Romila
Artist in Residence | April/May 2023
Romila is a writer, facilitator and cyber-mystic of kejawen and Zoroastrian ancestry based on the never surrendered, ancestral Sḵwx̱wú7mesh (Squamish), xʷməθkʷəy̓əm (Musqueam) and Səl̓ílwətaʔ (Tsleil-Waututh) village site of Sen̓áḵw.
Using storytelling as a portal and liminality as a venue, Romila’s work explores futures we can remember and pasts we can reimagine. Through jam karet, an Indonesian incantation to bend time, Romila curates explorations of liminality including: language as a portal for time travel, grief as a venue for timelessness and non-linearities of queerness.
Child of a dream interpreter, great-grandchild of birthing doulas, Romila carries the gifts of intuition, groundedness and future-telling to hold spaces to gather in community through literature, spellmaking and ritual.

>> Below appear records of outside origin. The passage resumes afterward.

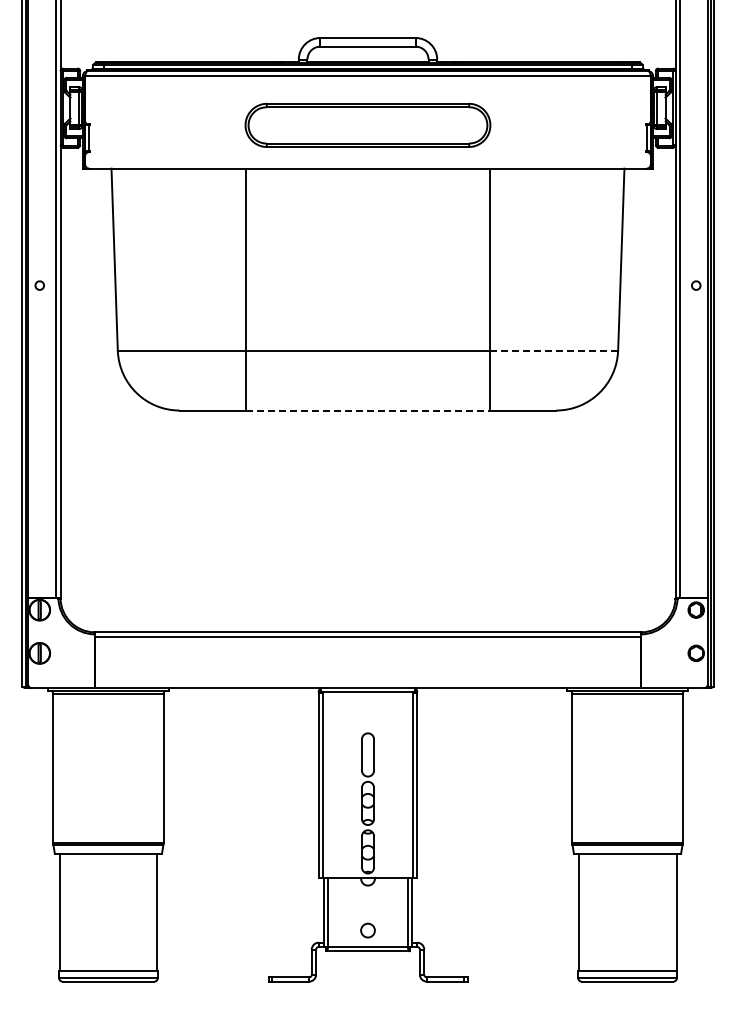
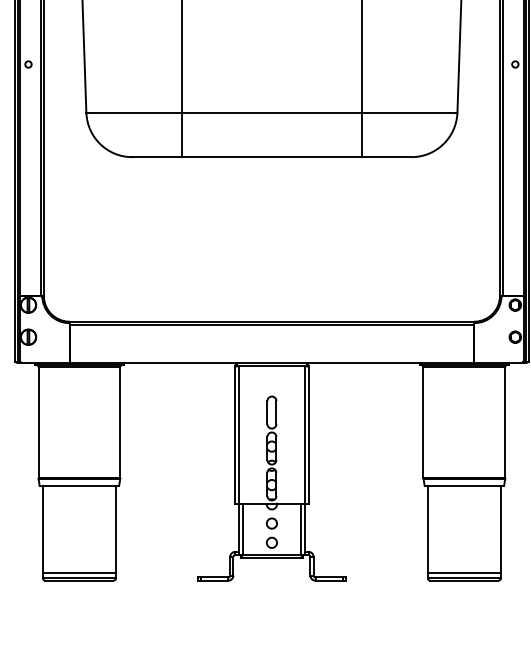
line: (554, 350) -> (410, 112), dashed -> solid
line: (368, 410) -> (272, 157), dashed -> solid
circle: (367, 904) -> (271, 523), added

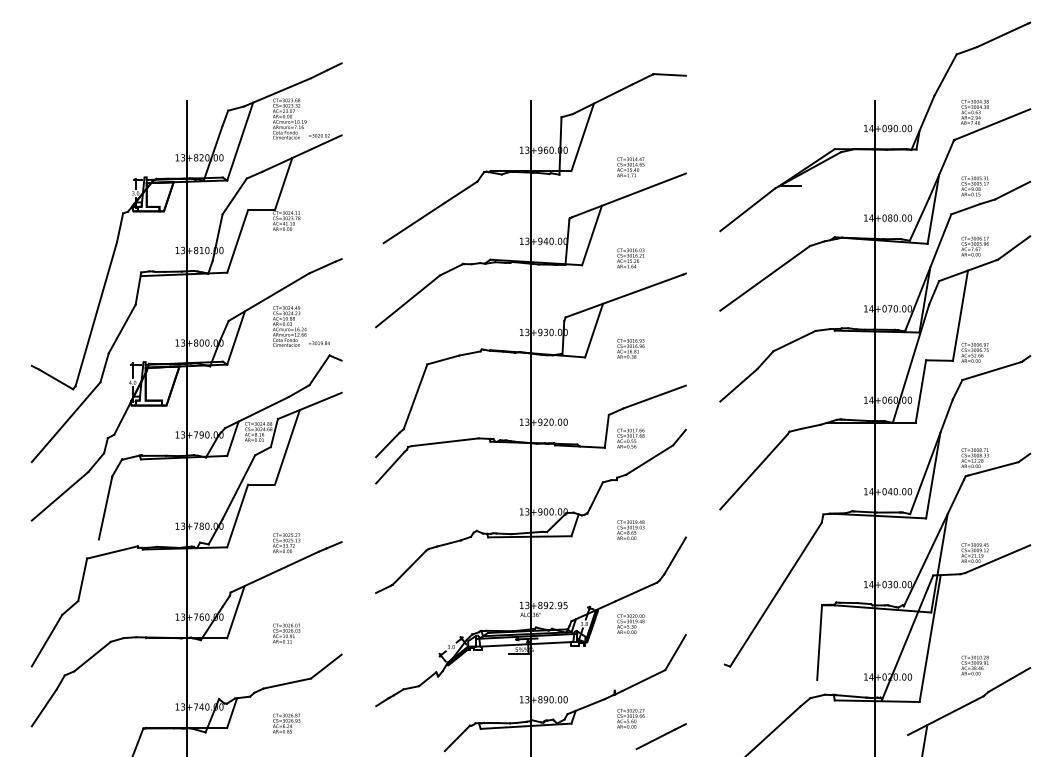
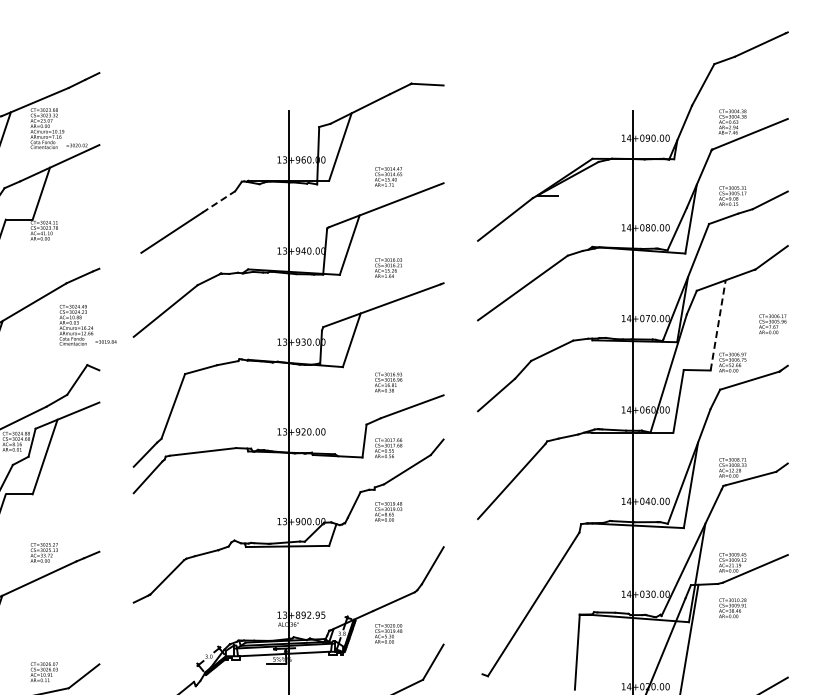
line: (461, 192) -> (219, 202), solid -> dashed
text: (974, 246) -> (772, 324), moved
line: (960, 315) -> (718, 325), solid -> dashed
text: (301, 326) -> (88, 325), moved
text: (630, 348) -> (388, 382), moved
text: (630, 530) -> (388, 512), moved
text: (286, 633) -> (44, 672), moved
text: (974, 665) -> (732, 608), moved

Merkayangan: A Study of the Realms
Merkayangan is a 4DSOUND simulation of the seven kejawen realms using traditional Javanese instruments, sounds in nature and archival recordings. This project uses modern technologies (leveraging LOBE’s dedicated spatial sound studio) and spiritual technologies (kejawen mysticism and Javanese instruments such as the gamelan and angklung) to reconstruct a pre-colonial recollection of these liminalities while also engaging in new ways in its depiction.

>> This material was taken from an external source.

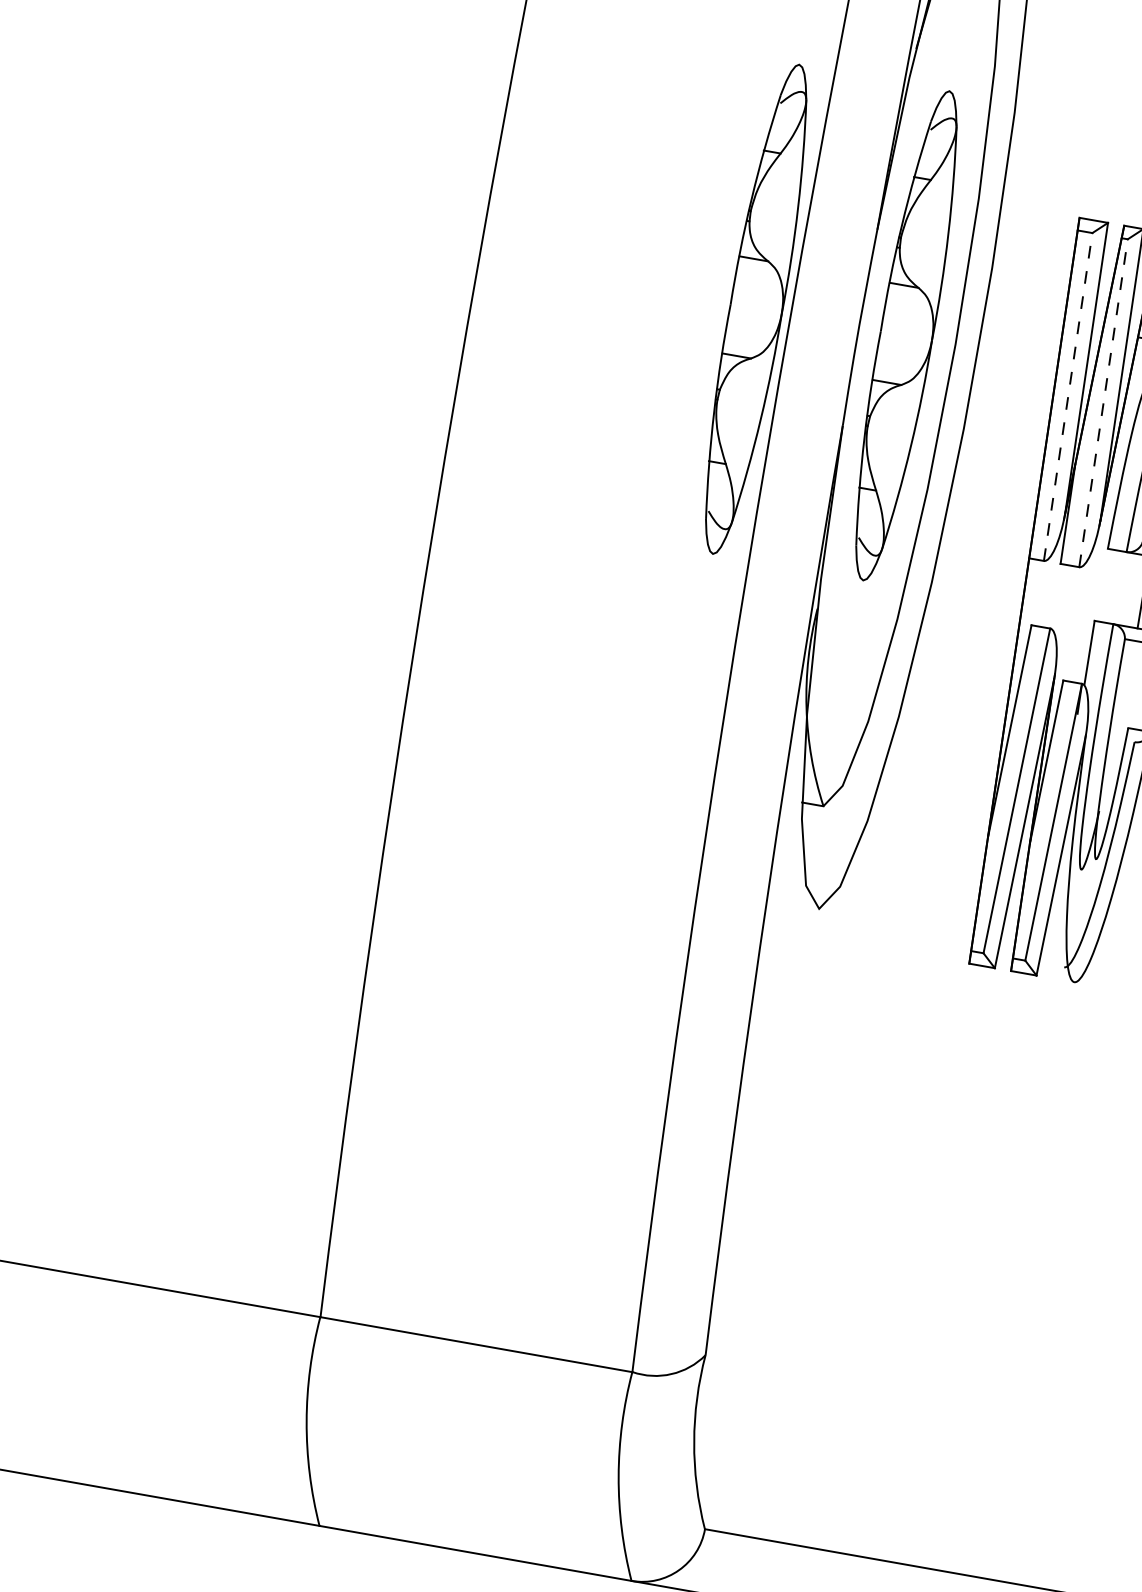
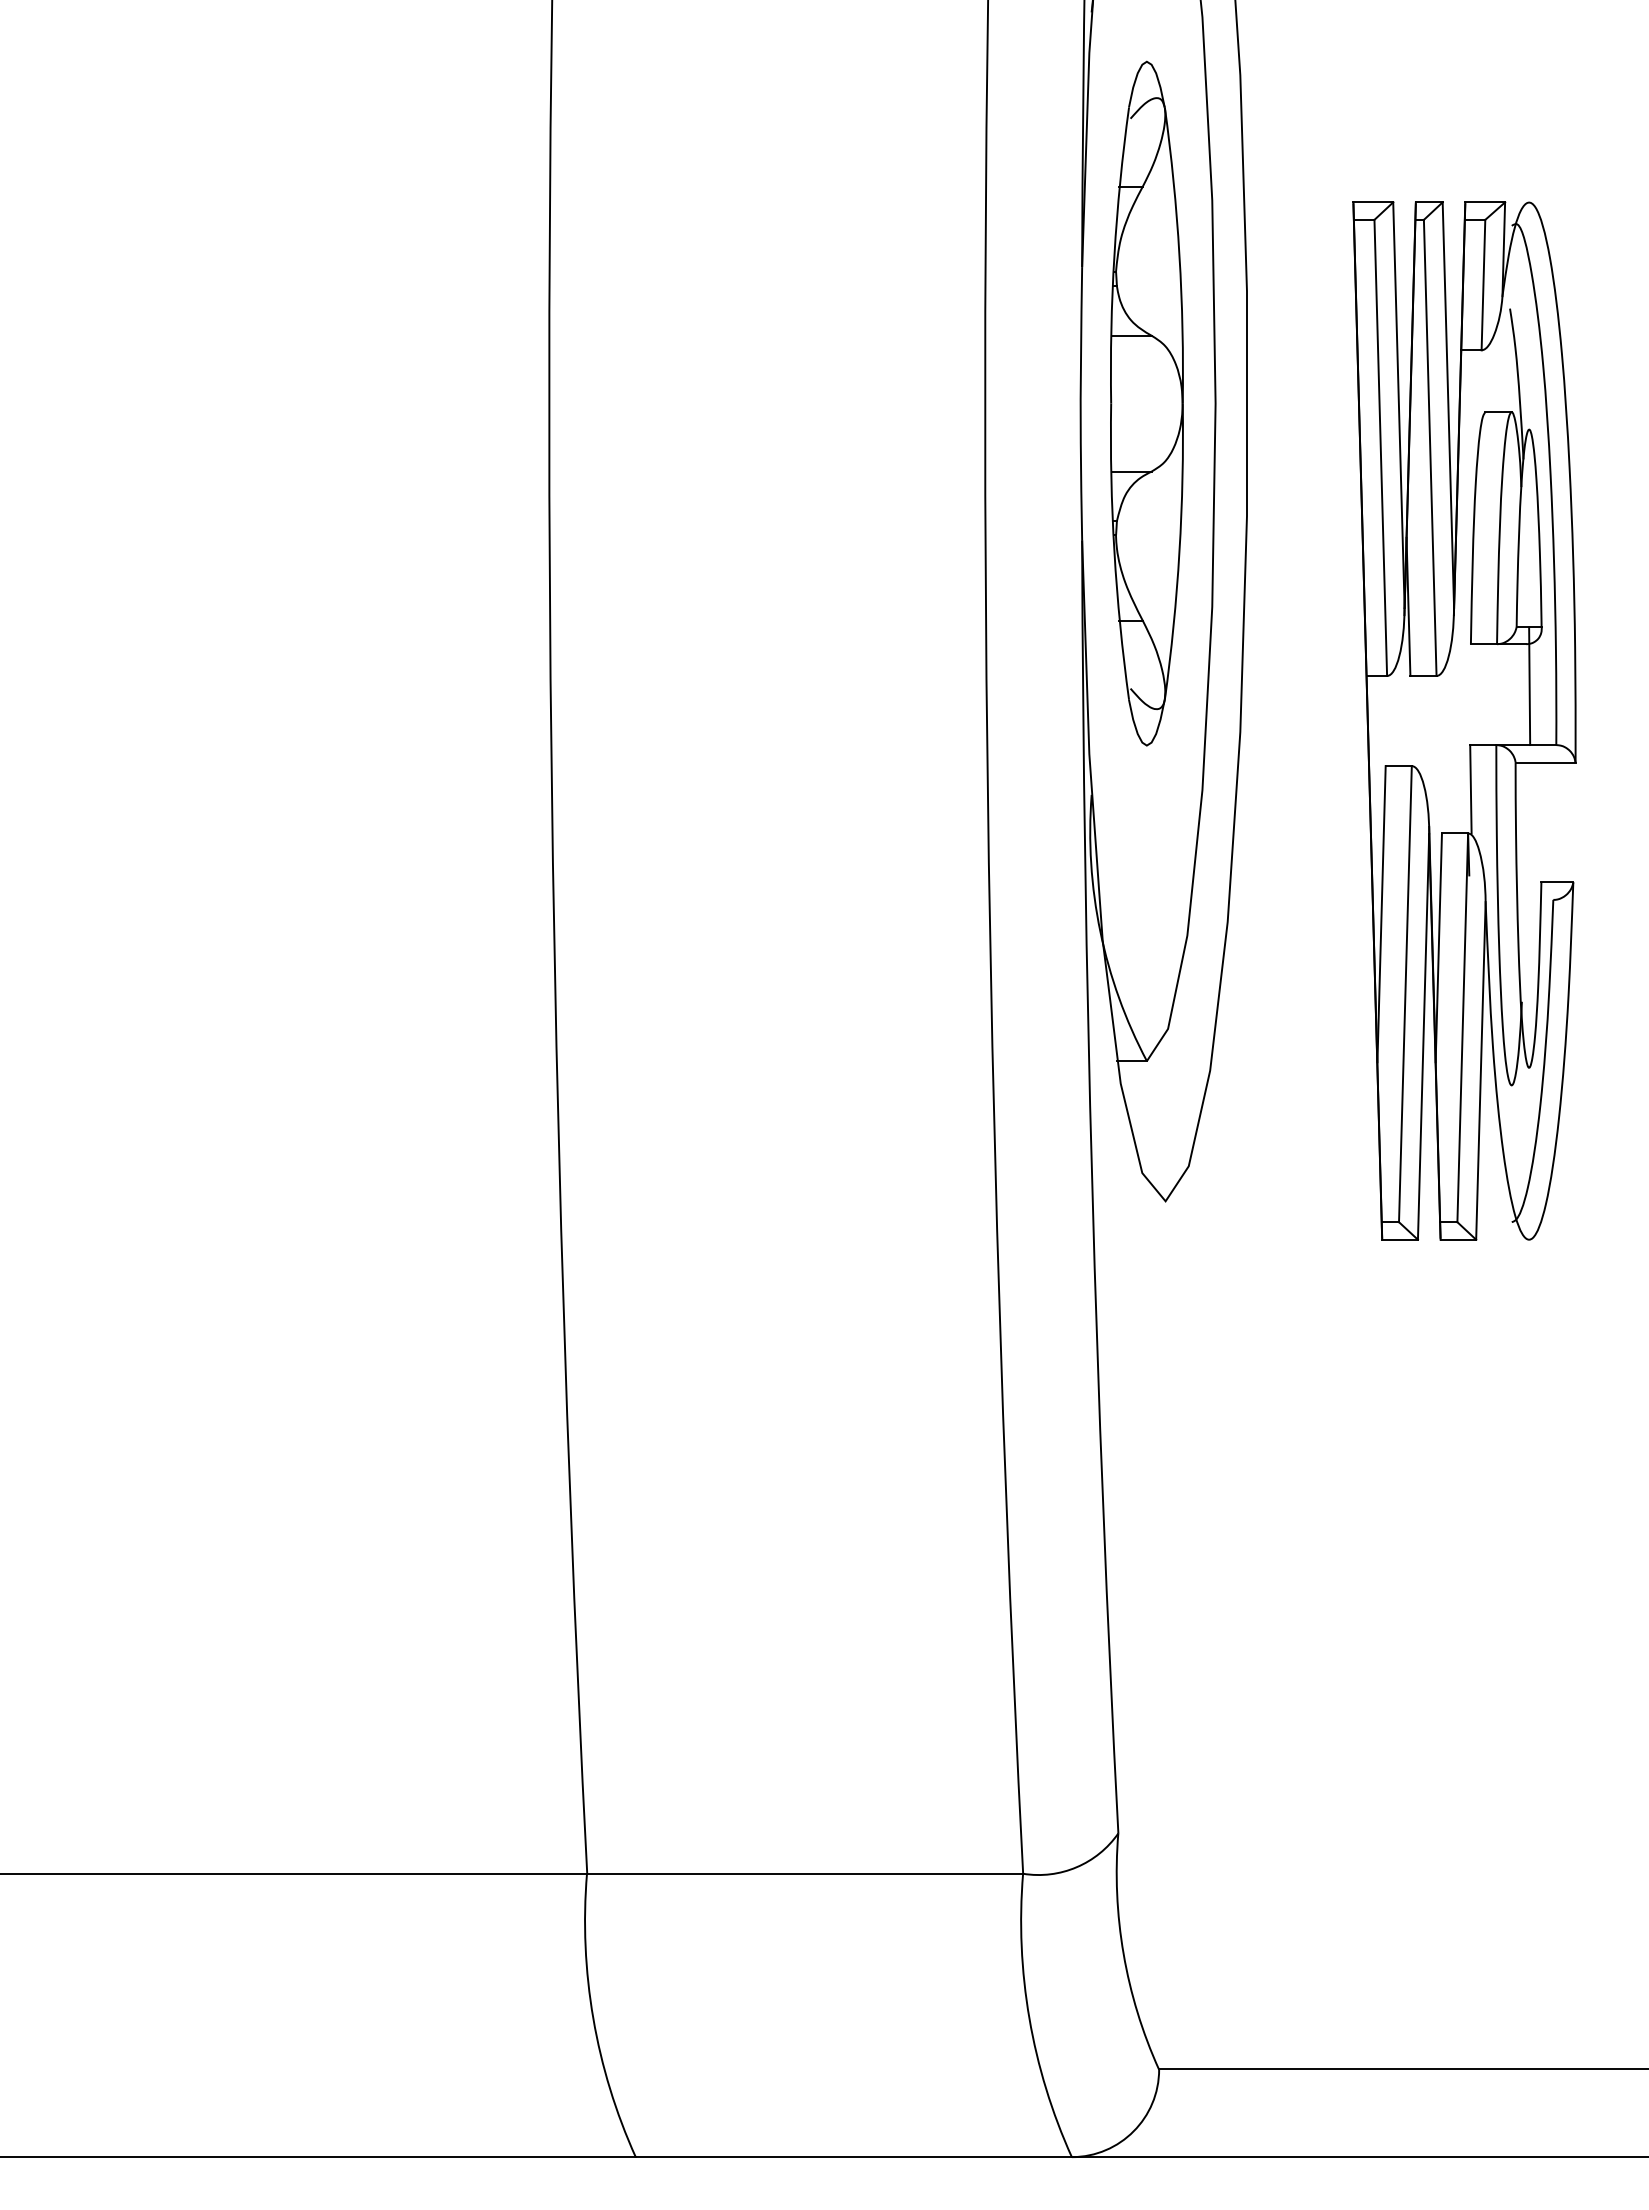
part: (755, 309) -> (936, 403), removed
line: (1068, 396) -> (1380, 447), dashed -> solid
line: (1103, 402) -> (1430, 447), dashed -> solid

It is a reclamation project blending archives, academic research and cultural knowledge to re-document these understandings into present-day discourse through auditory art as storytelling. Using slendro and pelog, Javanese pentatonic scale tunings, as tools for “realm building,” this project offers an auditory simulation of the realms and the experiences within them including: inducing jam karet or “stretching of time” through tempo experimentation; creating auditory silhouettes of mahluk alus or “unseen beings;” and symbolizing closed knowledge.
It is of importance to state that, in developing this project, the artist upholds the spiritual responsibility of keeping all and any dimensional gateways closed in recognition that — on our physical plane of existence — the territories this work occurs on was never surrendered and the territories — unseen and parallel to the ones we know and do not know today — are not to be disturbed.